3° Rappelons que les livres prophétiques se rangent en deux catégories. L’une comprend les prophètes qui ont parlé quand Israël était encore reconnu de Dieu, l’autre ceux qui ont été suscités quand il n’est plus reconnu comme son peuple. Dans la première catégorie, le grand ennemi est l’Assyrien, dans la seconde c’est Babylone, «tête d’or» de la domination des nations asservissant le peuple dont Dieu dit: «Lo-Ammi» (pas mon peuple).

À la première catégorie appartiennent Ésaïe, Jérémie, et parmi les petits prophètes Osée, Joël, Amos, Jonas, Michée, Nahum, Habakuk, Sophonie.
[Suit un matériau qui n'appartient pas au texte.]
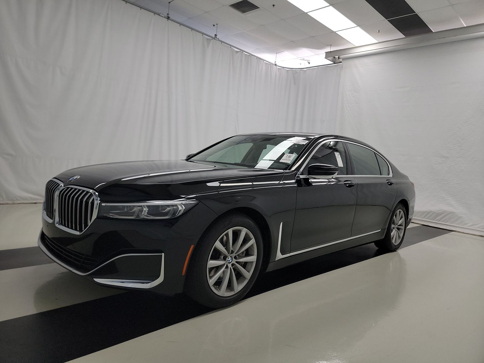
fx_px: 336
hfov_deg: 71.6
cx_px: 242
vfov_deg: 56.8
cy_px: 182
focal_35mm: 24
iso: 137
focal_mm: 6.7
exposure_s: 1/59
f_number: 1.8
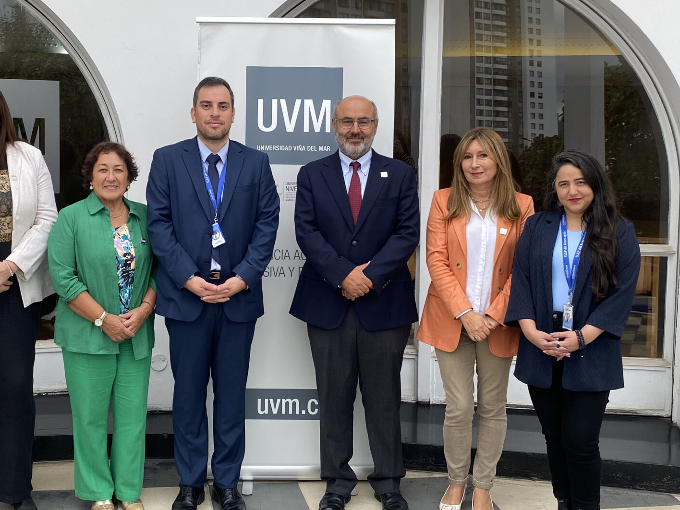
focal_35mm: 47
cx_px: 231
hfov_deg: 40.0
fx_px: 923
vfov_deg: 30.8
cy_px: 219
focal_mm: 4.25
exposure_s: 1/666
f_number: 1.8
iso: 32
À la seconde, Daniel, Abdias, Aggée, Zacharie, Malachie. Ézéchiel pourrait être considéré comme prenant place entre les deux.

 

4° Ésaïe, donc, a parlé quand l’Éternel reconnaissait encore son peuple. Mais son long ministère (60 ans environ, entre 760 et 700 ans avant J. C.) se déroule à l’époque où Dieu met fin au royaume d’Israël, alors que Juda subsistera encore plus d’un siècle.
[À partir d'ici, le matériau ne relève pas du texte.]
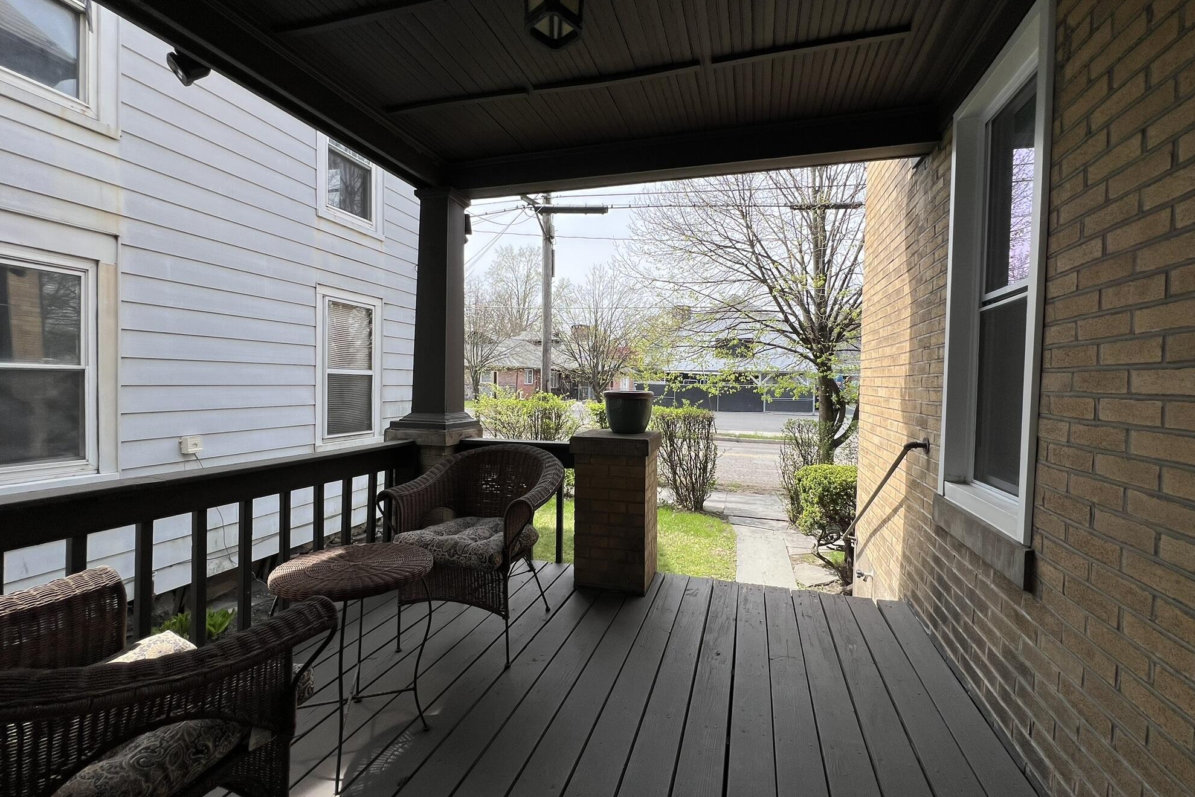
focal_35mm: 14
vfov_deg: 81.2
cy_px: 392
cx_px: 618
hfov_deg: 104.2
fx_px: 465
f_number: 1.8
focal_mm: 1.57
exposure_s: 1/1004
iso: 32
Il est le plus ample des prophètes. Tous les grands sujets de la prophétie s’y trouvent: les jugements sur Israël et sur les nations, verges de Dieu mais orgueilleux oppresseurs du peuple qu’Il châtie par elles; — le Résidu selon l’élection de la grâce (Rom. 11:5; 9:29); — la Rédemption; — les délivrances; le Messie; — le règne millénaire, fruit de la grâce et du salut.

 

5° Comme nous le verrons, maints événements annoncés par le prophète ont eu lieu, tandis que d’autres sont encore à venir, mais les faits déjà arrivés ne sont après tout qu’un accomplissement partiel; ils parlent à l’avance de l’aboutissement final des voies de Dieu, vers lequel il faut toujours regarder. Nous chercherons à indiquer cette relation entre la prophétie annoncée par Ésaïe et déjà accomplie, soit pour le prophète soit pour nous, — et la prophétie non encore accomplie. C’est là une des grandes difficultés de l’interprétation, mais elle disparaît entièrement quand on maintient qu’«aucune prophétie de l’Écriture ne s’interprète d’elle-même» (ou: n’est d’une interprétation particulière), selon 2 Pierre 1:20.
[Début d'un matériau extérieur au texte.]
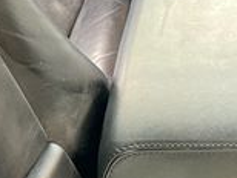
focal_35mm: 108
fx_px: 741
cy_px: 78
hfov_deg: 17.7
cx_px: 237
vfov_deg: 13.7
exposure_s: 1/60
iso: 320
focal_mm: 5.7
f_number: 1.5
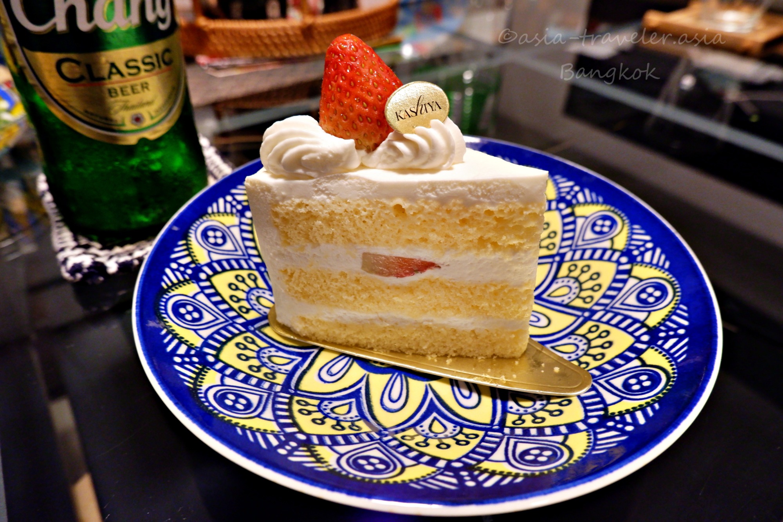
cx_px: 392
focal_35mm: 23
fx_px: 500
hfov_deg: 76.1
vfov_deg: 55.1
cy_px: 261
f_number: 5
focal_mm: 15
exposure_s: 1/25
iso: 2000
Ésaïe est pour nous l’illustration la plus éclatante de cette vérité. Tous les événements actuels sont pour ainsi dire entremêlés en apparence dans les événements futurs.

 

6° Le livre d’Ésaïe est formé de deux parties (chapitres 1 à 35 et chapitres 40 à 66) séparées par ce qu’on peut appeler un intermède historique (chapitres 36 à 39).

La première partie embrasse toute la prophétie des derniers jours quant à Israël et aux nations qui entrent en contact avec lui. Israël n’étant pas encore déclaré Lo-Ammi, c’est l’Assyrien qui est son ennemi en vue. Suscité le premier, l’Assyrien sera jugé en dernier, toutes les autres nations le seront avant lui. Cette première partie nous conduit à la bénédiction millénaire sous le règne du Messie.

C’est de ce dernier, de sa venue, de son sacrifice, de son règne en gloire, que traite la deuxième partie. L’Éternel entre en discussion avec Israël au sujet de ses péchés, l’idolâtrie d’abord, puis le rejet de ce Messie auquel Dieu donnera gloire et puissance. Par lui le peuple sera restauré et aura part à sa gloire, la bonté de l’Éternel le recevant finalement.

L’intermède des ch. 36 à 39 illustre, par les événements arrivés aux jours du prophète, la prophétie future dont ils fournissent pour ainsi dire le canevas en présentant l’attaque de l’Assyrien, sujet capital de la prophétie d’Ésaïe, point culminant du tumulte des rois de la terre contre l’Éternel et son Oint, suivi de la délivrance du Résidu.